The frequent option for an open balcony or terrace, full of flowers and leisure furniture marks a radical shift from the local middle class’ options of the mid 2000s. The enthusiasm for double-glazed windows at the time gave rise to a mass phenomenon of enclosure of balconies and loggias. In most cases when somebody was buying an apartment, the first step of its renovation was beginning (and sometimes ended as well) with the fitting of double glazed windows (Iancu 2011). A similar step was taken for closing the balcony, a common practice in socialist Romania. After 2005, double-glazed windows had become such a valued social status indicator, that they entered pop culture by means of a music hit of those times: “Termopane, termopane!” of artist Florin Chilian.

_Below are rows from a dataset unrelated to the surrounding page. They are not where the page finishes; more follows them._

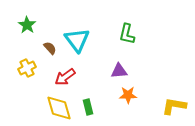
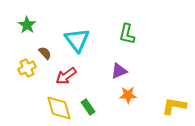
brown semicircle: moved 5 px left, 5 px down
purple triangle: rotated 18 degrees counterclockwise
red arrow: moved 1 px right, 1 px up
green rectangle: rotated 21 degrees counterclockwise
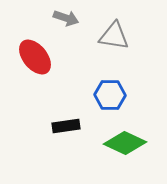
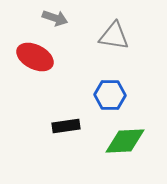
gray arrow: moved 11 px left
red ellipse: rotated 24 degrees counterclockwise
green diamond: moved 2 px up; rotated 27 degrees counterclockwise
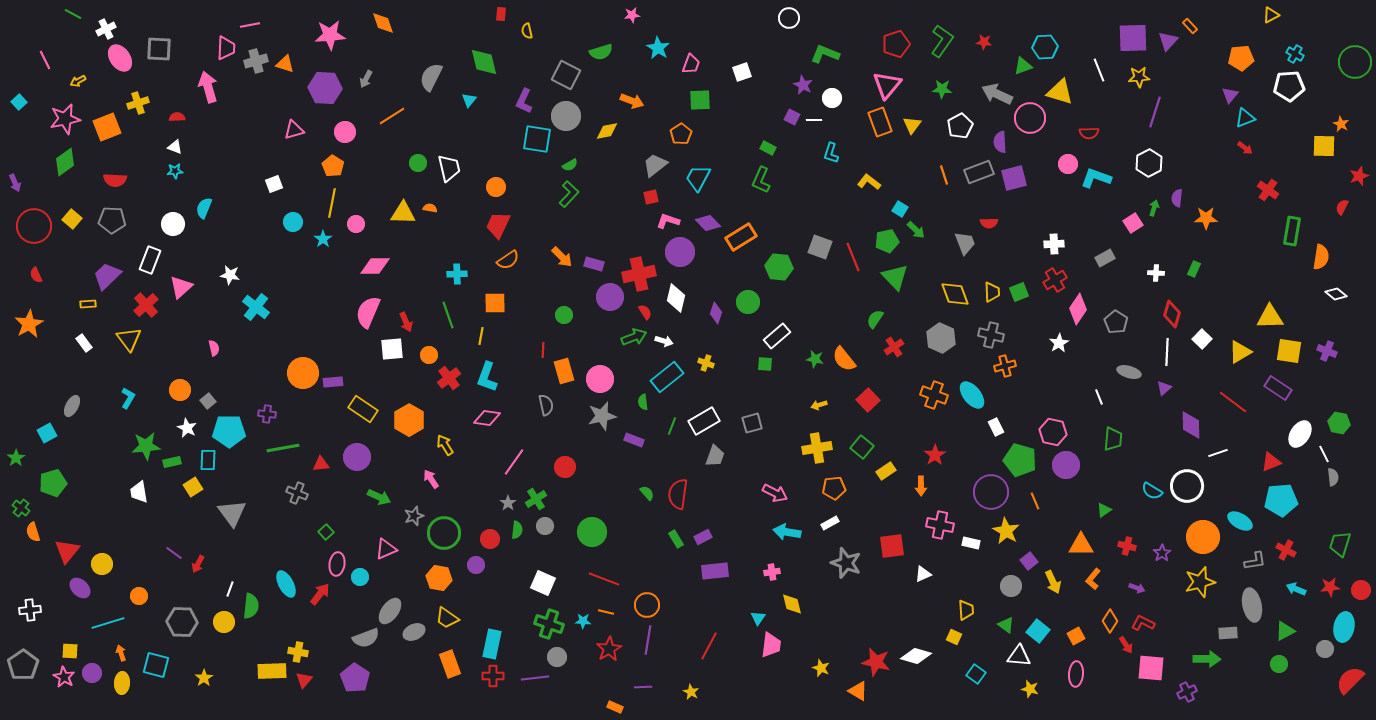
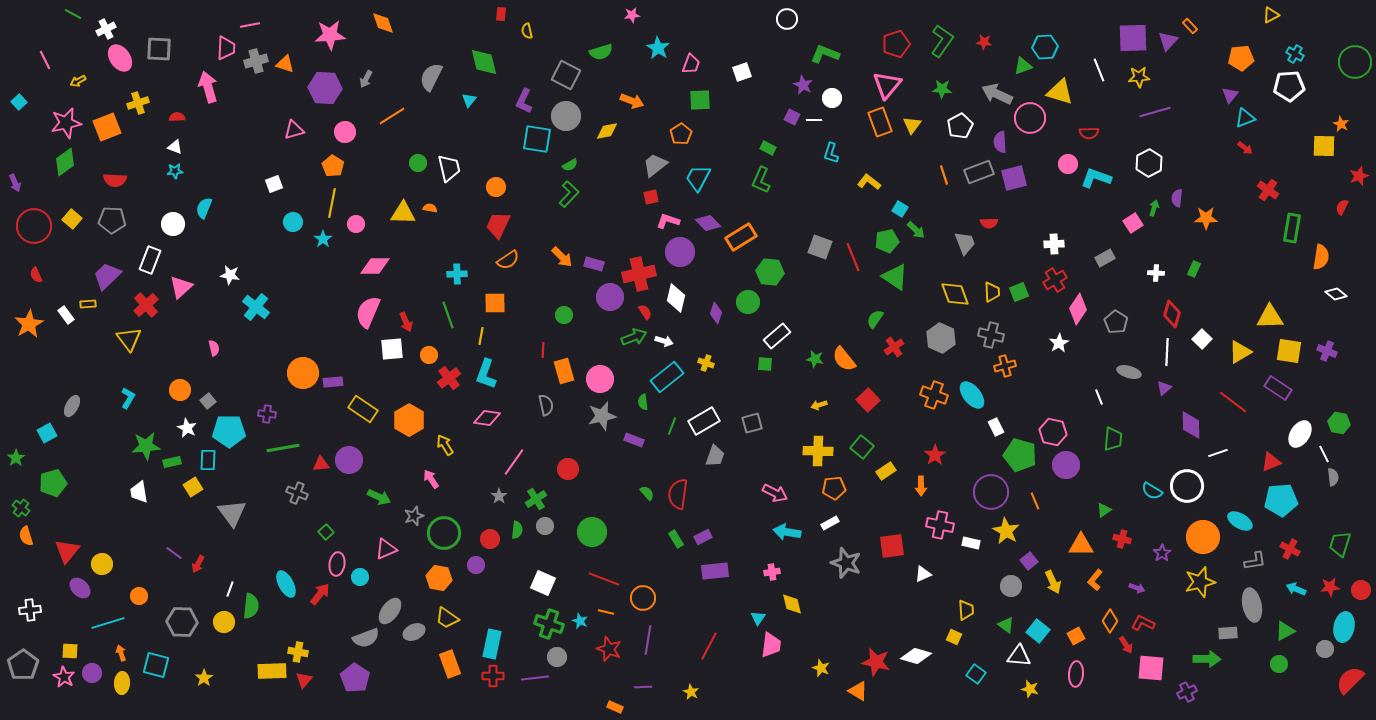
white circle at (789, 18): moved 2 px left, 1 px down
purple line at (1155, 112): rotated 56 degrees clockwise
pink star at (65, 119): moved 1 px right, 4 px down
green rectangle at (1292, 231): moved 3 px up
green hexagon at (779, 267): moved 9 px left, 5 px down
green triangle at (895, 277): rotated 12 degrees counterclockwise
white rectangle at (84, 343): moved 18 px left, 28 px up
cyan L-shape at (487, 377): moved 1 px left, 3 px up
yellow cross at (817, 448): moved 1 px right, 3 px down; rotated 12 degrees clockwise
purple circle at (357, 457): moved 8 px left, 3 px down
green pentagon at (1020, 460): moved 5 px up
red circle at (565, 467): moved 3 px right, 2 px down
gray star at (508, 503): moved 9 px left, 7 px up
orange semicircle at (33, 532): moved 7 px left, 4 px down
red cross at (1127, 546): moved 5 px left, 7 px up
red cross at (1286, 550): moved 4 px right, 1 px up
orange L-shape at (1093, 579): moved 2 px right, 1 px down
orange circle at (647, 605): moved 4 px left, 7 px up
cyan star at (583, 621): moved 3 px left; rotated 21 degrees clockwise
red star at (609, 649): rotated 20 degrees counterclockwise
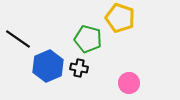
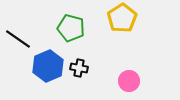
yellow pentagon: moved 2 px right; rotated 20 degrees clockwise
green pentagon: moved 17 px left, 11 px up
pink circle: moved 2 px up
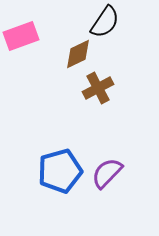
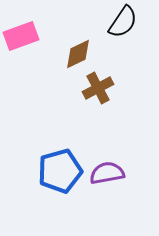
black semicircle: moved 18 px right
purple semicircle: rotated 36 degrees clockwise
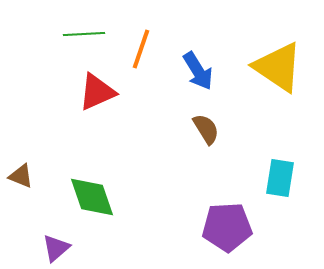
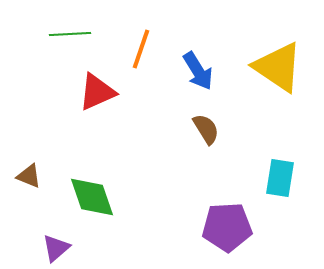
green line: moved 14 px left
brown triangle: moved 8 px right
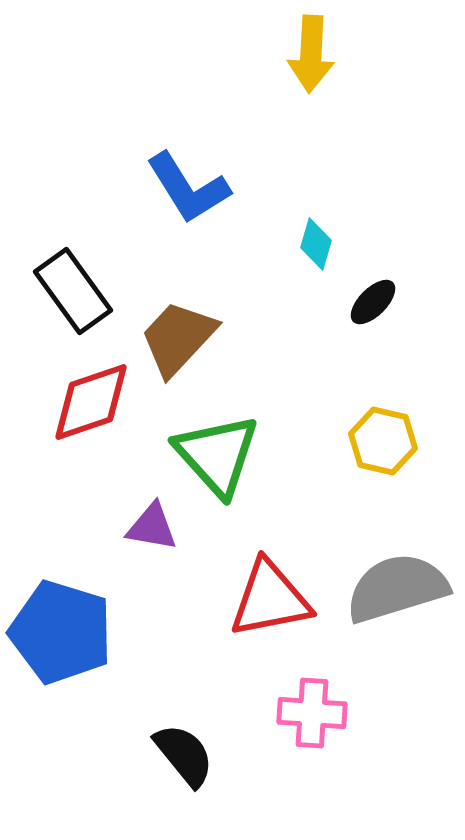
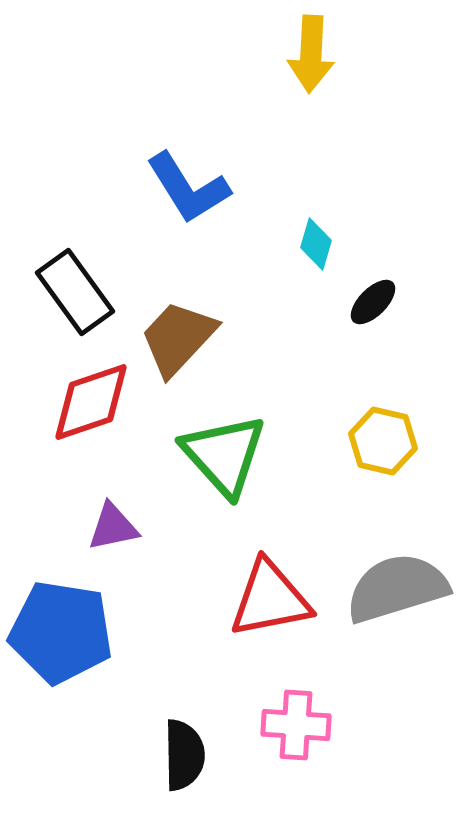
black rectangle: moved 2 px right, 1 px down
green triangle: moved 7 px right
purple triangle: moved 39 px left; rotated 22 degrees counterclockwise
blue pentagon: rotated 8 degrees counterclockwise
pink cross: moved 16 px left, 12 px down
black semicircle: rotated 38 degrees clockwise
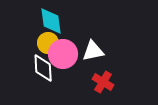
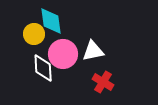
yellow circle: moved 14 px left, 9 px up
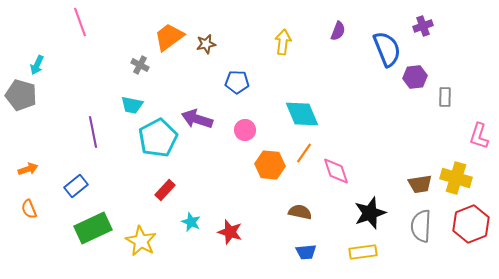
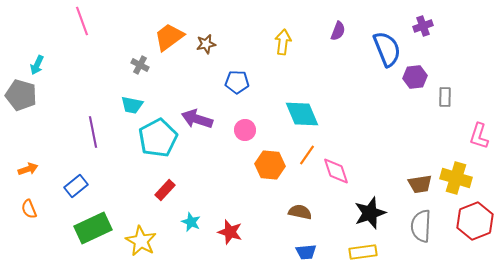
pink line: moved 2 px right, 1 px up
orange line: moved 3 px right, 2 px down
red hexagon: moved 4 px right, 3 px up
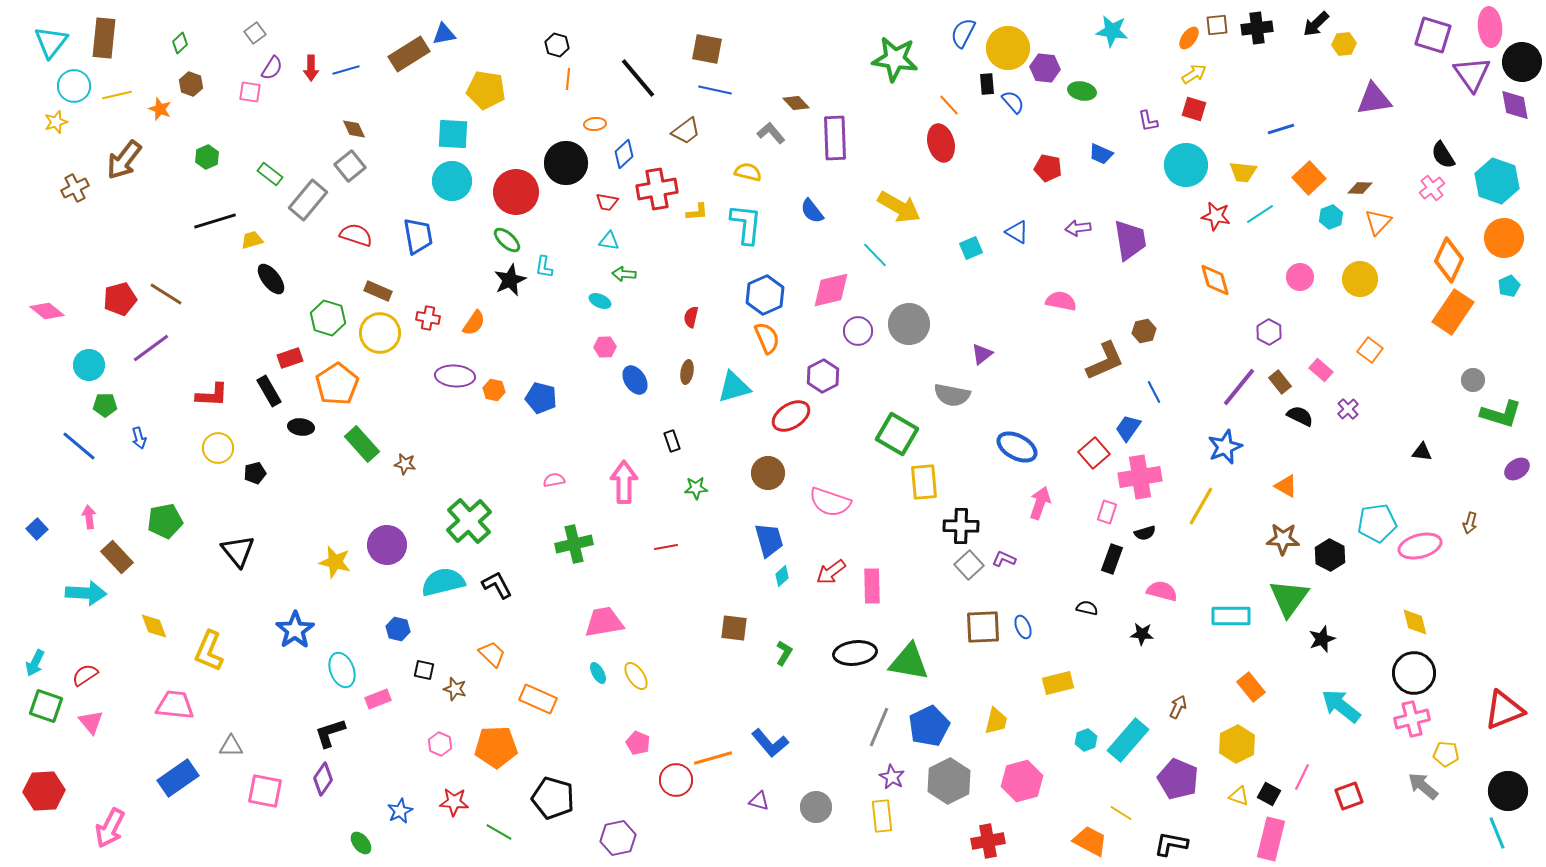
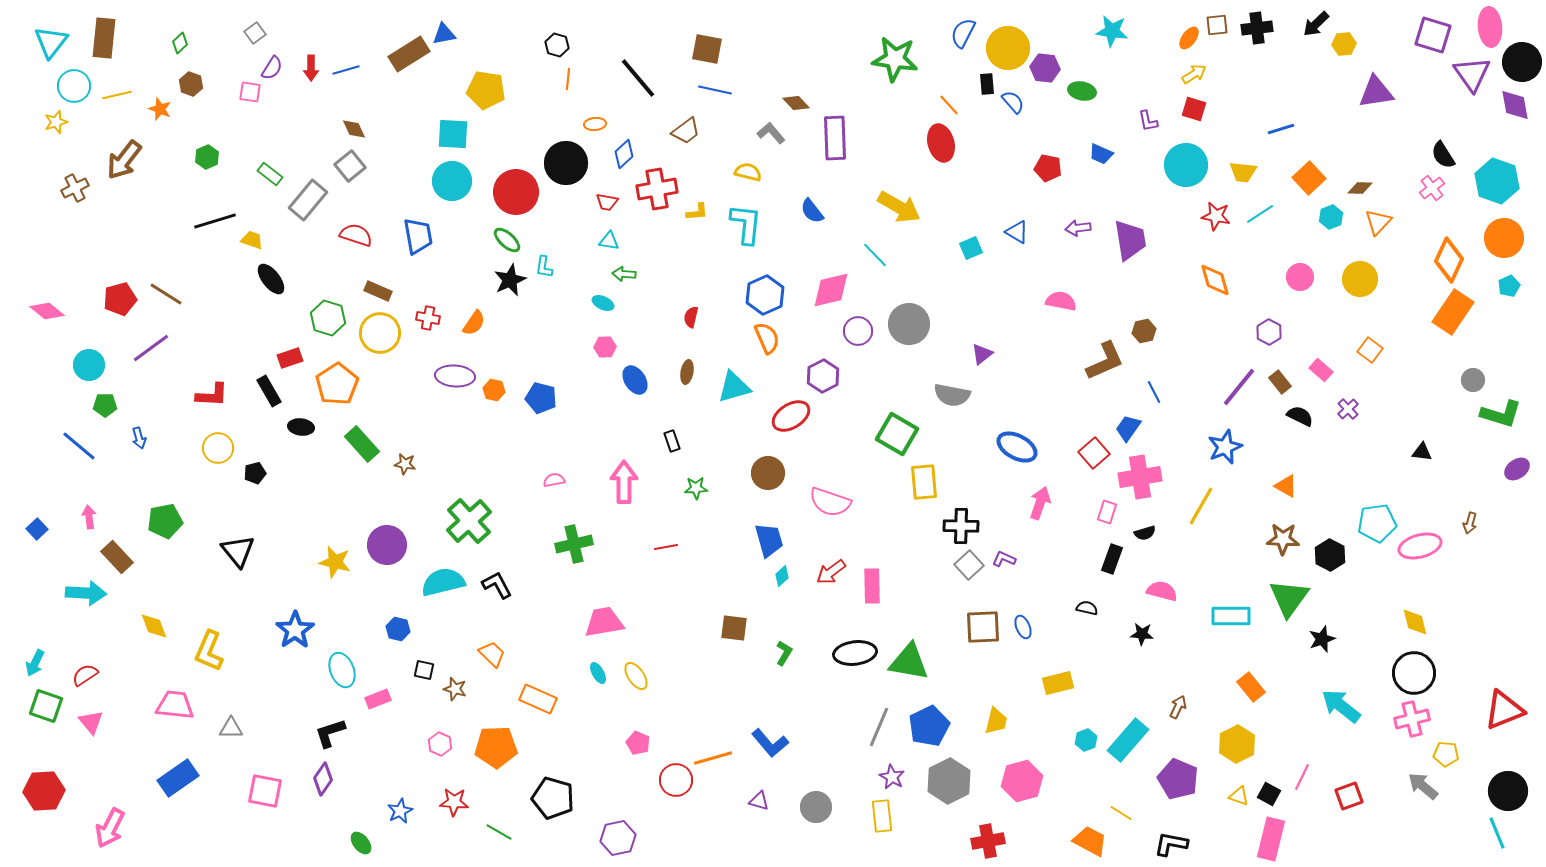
purple triangle at (1374, 99): moved 2 px right, 7 px up
yellow trapezoid at (252, 240): rotated 35 degrees clockwise
cyan ellipse at (600, 301): moved 3 px right, 2 px down
gray triangle at (231, 746): moved 18 px up
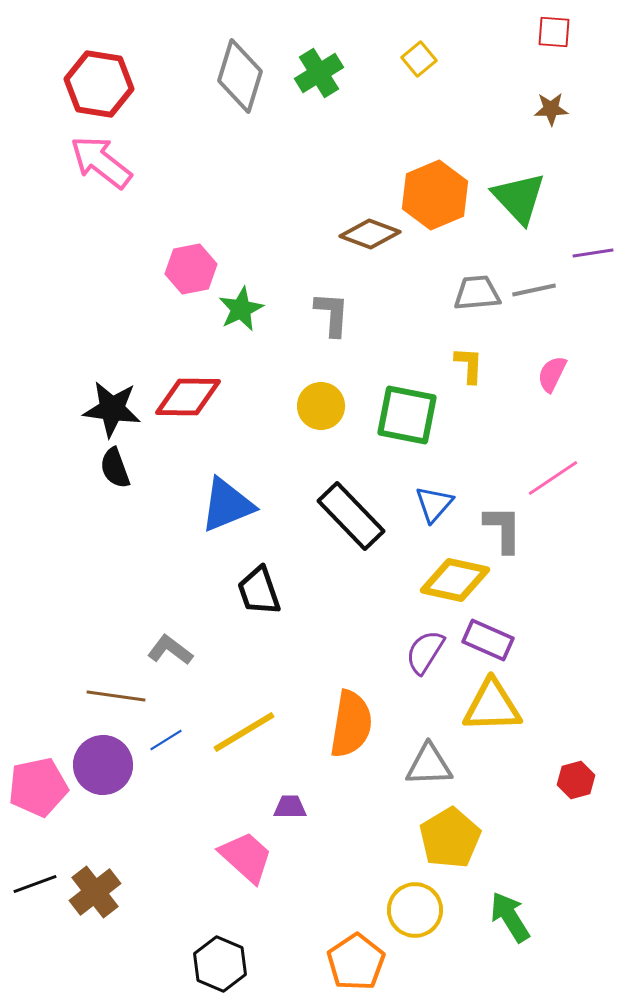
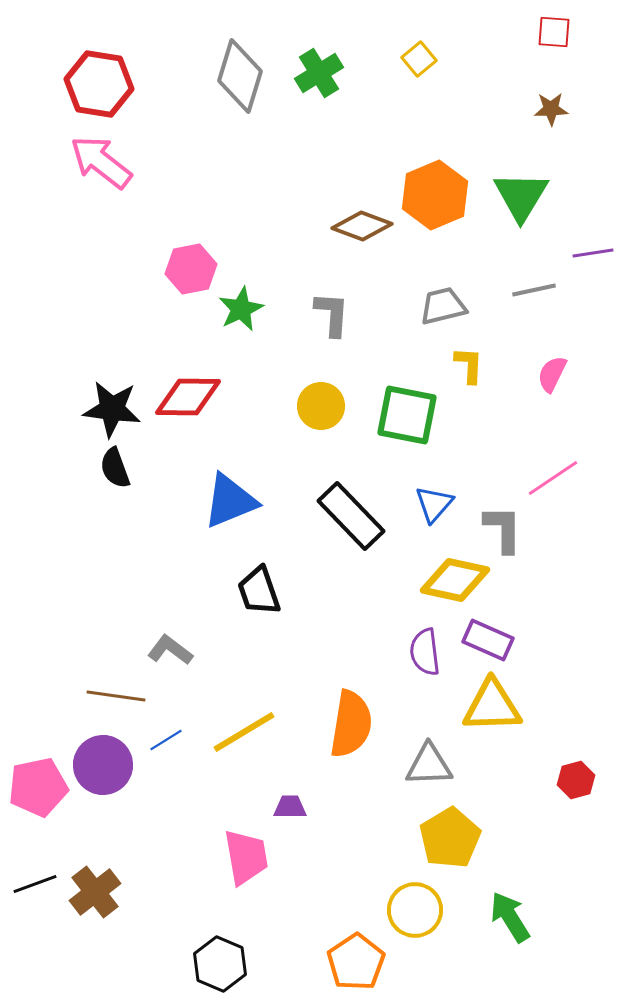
green triangle at (519, 198): moved 2 px right, 2 px up; rotated 14 degrees clockwise
brown diamond at (370, 234): moved 8 px left, 8 px up
gray trapezoid at (477, 293): moved 34 px left, 13 px down; rotated 9 degrees counterclockwise
blue triangle at (227, 505): moved 3 px right, 4 px up
purple semicircle at (425, 652): rotated 39 degrees counterclockwise
pink trapezoid at (246, 857): rotated 38 degrees clockwise
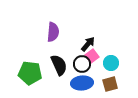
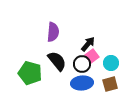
black semicircle: moved 2 px left, 4 px up; rotated 15 degrees counterclockwise
green pentagon: rotated 10 degrees clockwise
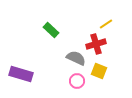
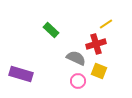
pink circle: moved 1 px right
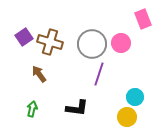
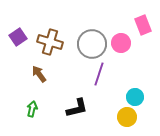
pink rectangle: moved 6 px down
purple square: moved 6 px left
black L-shape: rotated 20 degrees counterclockwise
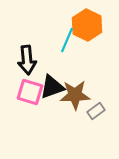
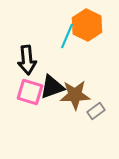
cyan line: moved 4 px up
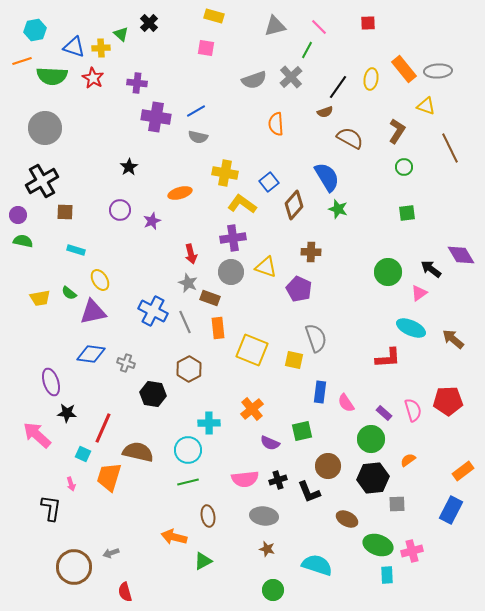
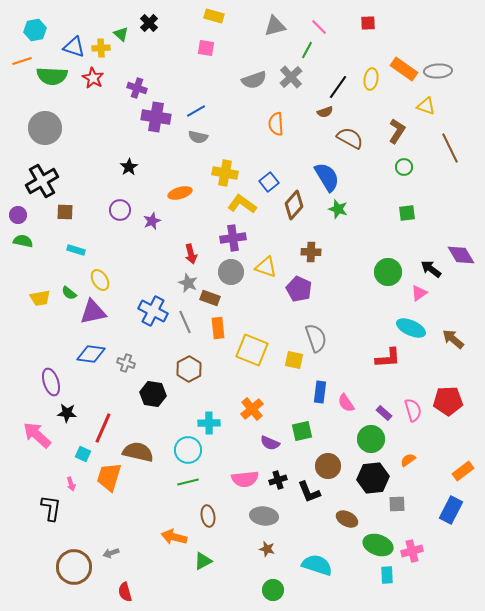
orange rectangle at (404, 69): rotated 16 degrees counterclockwise
purple cross at (137, 83): moved 5 px down; rotated 12 degrees clockwise
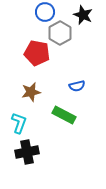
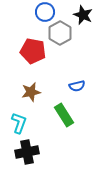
red pentagon: moved 4 px left, 2 px up
green rectangle: rotated 30 degrees clockwise
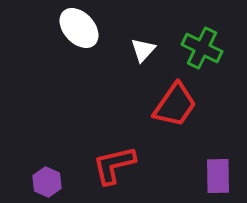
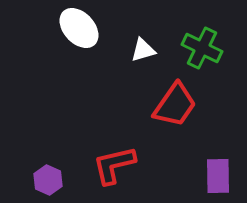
white triangle: rotated 32 degrees clockwise
purple hexagon: moved 1 px right, 2 px up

Once this era ended, these balconies become recently part of a wider universe of domestic material culture which the members of the middle class start to leave behind, sometimes as an explicit statement to part with the materialities associated with post-socialist transition (considered to be domestic improvements motivated by necessity) but also stimulated by the offer of Ikea and other home improvement stores.
The open balcony becomes, in some cases, a metaphor for an absent garden. One of my interlocutors has developed a whole greening project focused on his balcony, which included its paving with waterproof deck and pots of flowers and herbs. Simultaneously, the balcony becomes a refuge for smokers trying to protect their children from second-hand smoke.
On such balconies/terraces, the storage spaces are absent or diminished in size in favour of new items signalling leisure-time activities as a similar phenomenon described by Fehervary (2012) for a Hungarian city. Objects are stored in garages or improvised closets and pantries. The neighbours who shift away from this type of representation are severely criticised on the residential Facebook groups through rituals of public shaming rebuking the “inappropriate” (to read: as in the socialist period or as – as one of the inhabitants posted) use of balcony – “in a ghetto”).
Far from suggesting that the decision to abandon socialist apartment buildings for the new buildings with open terraces is the only driver for residential change, affirmations of my interlocutors do indicate that the double-glazed enclosed balcony has ceased to embody the “respectable material standards” (Patico 2008) of middle-class identities and aspirations, making more and more obvious the symbolic dichotomy between the socialist apartment building and the new residential ensembles.
References: Fehervary, K. (2012), “Postsocialist Middle Classes and the New “Family House” in Hungary”, in R. Heiman, C. Freeman and M. Liechty (eds), The global middle classes: theorizing through ethnography. Santa Fe: School for Advanced Research Press. Pp. 117-144
Iancu, B. (2011), “The Golden Age of Termopane. The Social Life of Post‐Socialist Windows”, Martor, 16, pp. 19‐33.
Patico J. (2008), Consumption and Social Change in a Post-Soviet Middle Class. Stanford, CA and Washington, DC: Stanford University and Woodrow Wilson Center Press.